Their primary purpose is to serve as cofactors for enzymes. Enzymes are proteins that catalyze, or speed up, the many chemical reactions that occur in the body. And enzymes enlist the help of cofactors to become even more effective at their job.
So imagine you were building a shelf, and you were provided a small screwdriver in the packaging. You can barely get a good grip on it, and it slips off the screw often. What a drag.
Screw it! You go and get yourself a power drill. This is your enzyme. It works a lot better, but you realize that you can attach a unique drill bit that’s a perfect fit for the screws you’re using. This is your cofactor.
What would originally take 2-3 hours in assembly now only takes 1 hour thanks to your handy tools! Extrapolate this simple example out to the billions of trillions of reactions occurring every second throughout your body, and you can clearly see that efficiencies really matter.
They can be the difference between a healthy body and a diseased one.
Given how essential these nutrients are to our wellbeing, nature (as well as the government) has ensured that our food, soil, and water supply contain the vitamins and minerals that you need so that it becomes an afterthought. Lucky aren’t ya?
You get your vitamins from food, and your body makes some of them too. Vitamins are organic compounds that come from plants and animals.
Minerals are inorganic elements that reside within the soil and water. Plants and animals consume these minerals, and then pass them on to humans. Except if you enjoy eating soil, which means you get it right from the source!

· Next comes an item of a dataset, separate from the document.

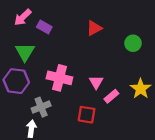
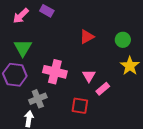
purple rectangle: (44, 27) -> (47, 11), moved
red triangle: (94, 28) -> (87, 37), moved
yellow star: (141, 89) -> (130, 66), moved

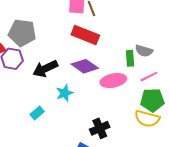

The amounts you require of each vitamin and mineral is dependent on your sex and the stage of life you are in. An elderly man, a teenage athlete, and a pregnant mother will all have their unique nutritional requirements.
All right…so how much do you need? It’s not the most helpful saying that everyone needs different amounts (although it’s mostly true). There is a more standardized measure that helps you know if you’re in the ballpark of getting what you need: the Recommended Dietary Allowance (RDA).
The Institute of Medicine established the RDA for most vitamins and minerals by determining the minimum levels that prevent a deficiency for about 97.5% of healthy individuals in a given sex and age group.
Along with minimum levels, they also established the Tolerable Upper Intake Level (UL) for most vitamins and minerals, defined as the maximum daily dose unlikely to cause damage for the same 97.5% of the general healthy population.
If the Institute of Medicine doesn’t have enough data to establish an RDA, an Adequate Intake (AI) may be assigned, which estimates a safe and adequate daily amount that an individual may take.